Nulla di fatto, di fronte al Ministero dello sviluppo, nel primo incontro tra le rappresentanze sindacali di Fim e Fiom e i dirigenti del gruppo multinazionale inglese Praesidiad, proprietari dello stabilimento Betafence Italia di Tortoreto, in provincia di Teramo.
Come abbiamo raccontato nei giorni scorsi, il gruppo controllato dal fondo Carlyle ha annunciato la chiusura dello stabilimento entro la fine dell'anno per spostare le produzioni in Polonia.

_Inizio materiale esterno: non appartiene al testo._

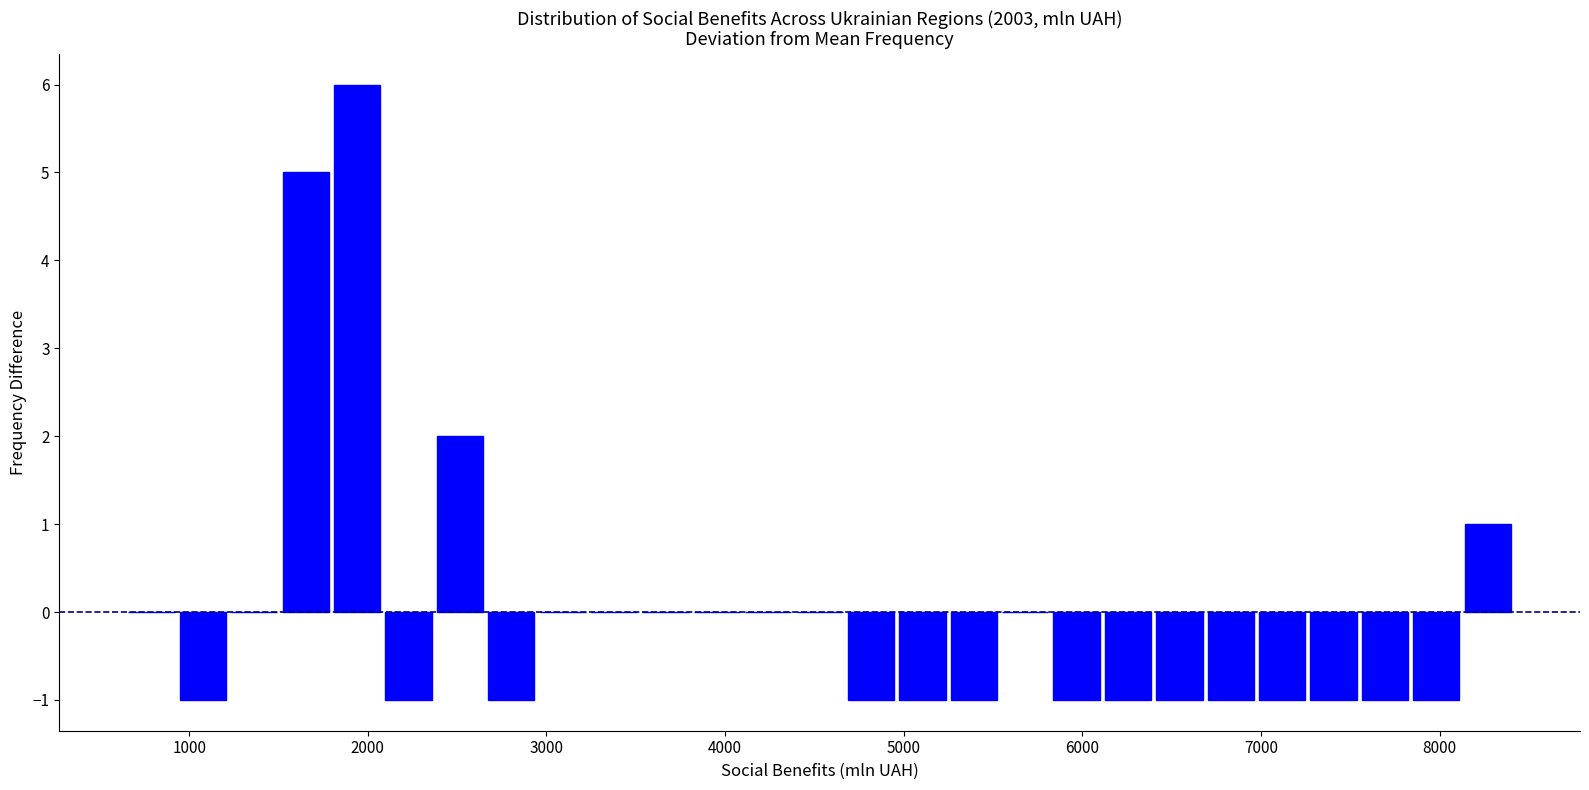

Around what value on the x-axis is the tallest bar? Give the approximate position of its centre, as read against the axis.

1900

Parliamo di una storica azienda abruzzese operativa fin dagli anni Sessanta sotto il marchio 'Metallurgica Adriatica' che produce recinzioni metalliche e sistemi di sicurezza esportati in tutto il mondo con i bilanci stabilmente in positivo.

Parte dei lavoratori hanno seguito l'incontro da Roma, nel palazzetto della Flm che ospita le sedi nazionali delle federazioni confederali dei metalmeccanici. I loro colleghi erano a Tortoreto, in presidio davanti ai cancelli della fabbrica. Niente sit-in in via Molise, davanti al Ministero dello sviluppo economico, in una giornata che ha infranto il rito del confronto in presenza da una parte e dall'altra del tavolo di trattativa.

 

Durante la riunione, in inglese, con l'ausilio di una traduttrice, il gruppo ha genericamente dichiarato che lo stabilimento non produce utili e che per questo motivo intende chiuderlo. Teoria confutata dai sindacati e dai lavoratori che hanno illustrato come, nonostante la pandemia, anche il 2020 si chiuderà con il segno più e un miglioramento dei conti rispetto all'anno precedente. Il ministero a questo punto ha chiesto all'azienda di mostrare queste cifre, aggiornando il tavolo alla prossima settimana.

"Qualche anno fa Betafence ha chiuso in Inghilterra per aprire in Polonia – ce lo ricorda Carmine Ranieri, segretario generale della Cgil Abruzzo e Molise – . In realtà le aziende non sono in crisi né in perdita, ma con la scusa dell'emergenza sanitaria si ritirano dai nostri territori. Un segnale molto preoccupante – sottolinea Ranieri – perché sta crescendo il numero di società che per convenienza decidono di ridurre la filiera e delocalizzare.

"Si tratta di una vertenza anomala – spiega Claudio Gonzato della Fiom – perché Il vero interlocutore è un fondo finanziario. Serve un’attenzione particolare da parte del governo sugli asset industriali del nostro Paese rispetto a quanto accade sui mercati". Per il dirigente delle tute blu della Cgil, la ricchezza si produce lavorando e non speculando come sta facendo il gruppo finanziario che controlla l'azienda".